[Saved entries]

──────────

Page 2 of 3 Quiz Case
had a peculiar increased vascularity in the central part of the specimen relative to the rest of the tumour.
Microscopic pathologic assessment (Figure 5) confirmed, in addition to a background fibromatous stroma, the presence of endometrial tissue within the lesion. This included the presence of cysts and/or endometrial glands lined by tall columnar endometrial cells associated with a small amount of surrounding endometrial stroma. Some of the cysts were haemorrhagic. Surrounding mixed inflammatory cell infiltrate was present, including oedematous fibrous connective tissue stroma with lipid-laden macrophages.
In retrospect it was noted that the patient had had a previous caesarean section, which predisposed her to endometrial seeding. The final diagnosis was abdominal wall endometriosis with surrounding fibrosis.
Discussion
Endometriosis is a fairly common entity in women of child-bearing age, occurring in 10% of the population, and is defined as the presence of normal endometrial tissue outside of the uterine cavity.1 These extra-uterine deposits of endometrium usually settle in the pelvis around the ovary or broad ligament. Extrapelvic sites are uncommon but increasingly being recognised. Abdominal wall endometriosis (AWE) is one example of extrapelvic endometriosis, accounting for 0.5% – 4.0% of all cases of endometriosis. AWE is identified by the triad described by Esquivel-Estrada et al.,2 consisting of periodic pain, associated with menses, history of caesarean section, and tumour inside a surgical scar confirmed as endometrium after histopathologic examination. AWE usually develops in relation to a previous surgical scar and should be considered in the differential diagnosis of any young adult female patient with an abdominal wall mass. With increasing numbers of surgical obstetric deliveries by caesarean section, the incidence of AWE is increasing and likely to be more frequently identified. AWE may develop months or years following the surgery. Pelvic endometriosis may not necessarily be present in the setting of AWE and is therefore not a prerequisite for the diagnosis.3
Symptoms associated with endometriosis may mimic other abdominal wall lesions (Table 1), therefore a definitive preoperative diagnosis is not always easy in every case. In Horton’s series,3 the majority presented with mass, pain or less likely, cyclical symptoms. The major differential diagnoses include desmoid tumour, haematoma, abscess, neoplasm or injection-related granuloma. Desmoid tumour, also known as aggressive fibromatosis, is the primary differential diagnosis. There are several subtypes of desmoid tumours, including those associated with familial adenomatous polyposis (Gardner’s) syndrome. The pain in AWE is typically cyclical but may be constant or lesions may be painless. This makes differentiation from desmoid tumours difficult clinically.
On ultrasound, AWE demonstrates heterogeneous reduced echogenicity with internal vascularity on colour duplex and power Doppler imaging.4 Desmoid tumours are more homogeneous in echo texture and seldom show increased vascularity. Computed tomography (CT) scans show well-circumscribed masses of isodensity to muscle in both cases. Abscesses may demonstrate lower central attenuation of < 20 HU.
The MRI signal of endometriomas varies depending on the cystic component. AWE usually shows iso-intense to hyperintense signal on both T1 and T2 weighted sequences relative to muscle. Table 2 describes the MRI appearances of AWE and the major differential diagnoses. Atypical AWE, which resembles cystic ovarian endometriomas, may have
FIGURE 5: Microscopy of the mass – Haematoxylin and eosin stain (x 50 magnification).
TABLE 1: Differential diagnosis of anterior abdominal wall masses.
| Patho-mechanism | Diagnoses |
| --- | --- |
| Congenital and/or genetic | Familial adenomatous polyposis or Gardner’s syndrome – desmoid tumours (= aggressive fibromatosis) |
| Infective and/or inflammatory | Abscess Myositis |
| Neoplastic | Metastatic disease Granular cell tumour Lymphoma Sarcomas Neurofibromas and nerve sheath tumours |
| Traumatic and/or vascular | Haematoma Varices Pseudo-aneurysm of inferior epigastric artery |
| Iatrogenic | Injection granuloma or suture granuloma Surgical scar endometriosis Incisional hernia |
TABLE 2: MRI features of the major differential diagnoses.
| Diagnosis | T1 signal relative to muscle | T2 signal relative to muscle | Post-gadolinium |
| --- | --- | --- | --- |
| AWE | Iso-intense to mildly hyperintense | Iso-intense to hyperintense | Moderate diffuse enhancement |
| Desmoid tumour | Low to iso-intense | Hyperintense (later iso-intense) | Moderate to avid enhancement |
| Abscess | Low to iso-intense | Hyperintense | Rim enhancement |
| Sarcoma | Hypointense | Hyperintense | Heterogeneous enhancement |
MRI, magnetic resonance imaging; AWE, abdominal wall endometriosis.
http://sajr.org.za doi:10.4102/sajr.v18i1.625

──────────

Starting at the first line of the data above, retype each line exactly until you reach the line containing "Microscopic pathologic assessment", and include that line too.

» **EXERCISE RESULT**
Page 2 of 3 Quiz Case
had a peculiar increased vascularity in the central part of the specimen relative to the rest of the tumour.
Microscopic pathologic assessment (Figure 5) confirmed, in addition to a background fibromatous stroma, the presence of endometrial tissue within the lesion. This included the presence of cysts and/or endometrial glands lined by tall columnar endometrial cells associated with a small amount of surrounding endometrial stroma. Some of the cysts were haemorrhagic. Surrounding mixed inflammatory cell infiltrate was present, including oedematous fibrous connective tissue stroma with lipid-laden macrophages.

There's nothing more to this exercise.